Provided records →
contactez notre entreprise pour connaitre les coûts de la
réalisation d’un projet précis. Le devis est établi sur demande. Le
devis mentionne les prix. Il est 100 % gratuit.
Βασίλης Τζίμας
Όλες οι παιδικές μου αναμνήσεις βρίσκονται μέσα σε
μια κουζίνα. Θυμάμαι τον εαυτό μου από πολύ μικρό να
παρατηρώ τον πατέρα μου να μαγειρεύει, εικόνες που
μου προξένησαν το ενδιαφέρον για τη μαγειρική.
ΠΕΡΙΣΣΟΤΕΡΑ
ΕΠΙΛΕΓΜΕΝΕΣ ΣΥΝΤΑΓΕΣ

What the exercise asks → Write the entries above out again. Match them exactly.

Task response →
contactez notre entreprise pour connaitre les coûts de la
réalisation d’un projet précis. Le devis est établi sur demande. Le
devis mentionne les prix. Il est 100 % gratuit.
Βασίλης Τζίμας
Όλες οι παιδικές μου αναμνήσεις βρίσκονται μέσα σε
μια κουζίνα. Θυμάμαι τον εαυτό μου από πολύ μικρό να
παρατηρώ τον πατέρα μου να μαγειρεύει, εικόνες που
μου προξένησαν το ενδιαφέρον για τη μαγειρική.
ΠΕΡΙΣΣΟΤΕΡΑ
ΕΠΙΛΕΓΜΕΝΕΣ ΣΥΝΤΑΓΕΣ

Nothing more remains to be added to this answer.